The reason I say it is deceptively simple is because as you progress and learn about your station and other stations, you can work out everyone’s strengths and weaknesses, and learn how to work more and more like a team. If the engineer dumps power into the weapons, you will be able to kill that super powerful ship even if you have no shields – assuming that science knows where and how to attack, helm puts you into position, and weapons hits the right target. As you get better you can turn the difficulty up, add more or less enemies, and fill your space sector with as much danger and adventure as you’d like. There are even missions that you can follow that are included with the game, and there is a community of people who create new missions and full storylines that you and your friends can follow. If you are feeling adventurous you can create your own. It’s a simple game that can balloon into a full on regular event for you and your friends.

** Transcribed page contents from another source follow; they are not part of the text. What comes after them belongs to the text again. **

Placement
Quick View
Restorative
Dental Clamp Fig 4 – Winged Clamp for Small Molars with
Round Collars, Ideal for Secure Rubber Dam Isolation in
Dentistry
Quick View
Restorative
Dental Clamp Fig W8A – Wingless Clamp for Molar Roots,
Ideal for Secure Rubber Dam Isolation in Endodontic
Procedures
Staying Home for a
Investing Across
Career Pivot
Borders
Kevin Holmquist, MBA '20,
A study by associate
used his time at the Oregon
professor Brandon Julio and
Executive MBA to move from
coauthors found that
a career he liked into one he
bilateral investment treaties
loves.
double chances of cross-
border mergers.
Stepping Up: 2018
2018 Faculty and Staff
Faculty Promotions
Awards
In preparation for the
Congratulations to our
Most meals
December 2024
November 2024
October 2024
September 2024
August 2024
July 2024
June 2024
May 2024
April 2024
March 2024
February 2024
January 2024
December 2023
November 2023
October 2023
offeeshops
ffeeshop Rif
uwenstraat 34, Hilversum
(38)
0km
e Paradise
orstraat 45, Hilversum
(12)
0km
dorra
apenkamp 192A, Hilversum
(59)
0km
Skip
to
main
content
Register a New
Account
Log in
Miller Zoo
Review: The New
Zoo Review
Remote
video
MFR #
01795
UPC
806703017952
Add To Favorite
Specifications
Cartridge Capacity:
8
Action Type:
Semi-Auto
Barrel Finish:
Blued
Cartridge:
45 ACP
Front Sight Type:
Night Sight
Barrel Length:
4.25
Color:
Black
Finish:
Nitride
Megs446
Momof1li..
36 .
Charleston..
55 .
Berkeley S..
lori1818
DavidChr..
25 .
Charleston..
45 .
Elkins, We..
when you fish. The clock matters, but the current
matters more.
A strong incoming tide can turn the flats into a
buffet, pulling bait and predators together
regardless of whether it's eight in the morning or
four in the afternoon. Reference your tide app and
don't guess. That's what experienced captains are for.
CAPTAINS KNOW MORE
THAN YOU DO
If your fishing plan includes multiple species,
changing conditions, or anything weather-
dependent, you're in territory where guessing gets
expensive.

With all of that said, there are some low points that I would be remiss to speak on. The graphics in this game are honestly rudimentary. They can be gorgeous, especially when you look at how bright and colorful space can be, but it doesn’t hold a candle to other bridge sims out there, like quintet. Each station screen is simplified by design. You can see all of the information, but nothing flashy to distract you. It is straight forward, which I appreciate, but I do wish it had more of an LCARS feeling to it (the touch screen interface on star trek). And of course, as all games that are being developed by a very small team, there are bugs. Especially if you’d like to mod it.

However, those issues are washed away when you get together with friends on a Friday night with your computers and tablets, link up through Wi-Fi, and start a mission. Or when you play with other people online – which is what I’ve done regularly for the past year and a half.

There are at least two groups that have been built around this game. They have continuing storylines, training and maneuvers, and rank hierarchies that all simulate that you are really part of a space faring navy. For example, I am a Lieutenant Jr. In the Terran Stellar Navy. I play every Saturday, we run missions, and my shipmates can survive nasty battles without much of a scratch since we work so well together. This all from a game that is a one-time fee of 7 bucks.

If you love Starships, if you want to really feel like you are flying on the Enterprise or the Galactica, if you like coop games, I highly suggest this one. It is available from steam, but I would get it direct from the source at http://artemis.eochu.com. This version is updated more frequently and is easier to mod.

If you are interested in becoming part of the TSN, go here: terranstellarnavy.net

Happy flying. I know I haven’t had any regrets leaving the earth that was, finding new life and new civilizations, and blowing the holy hell out of their battleships.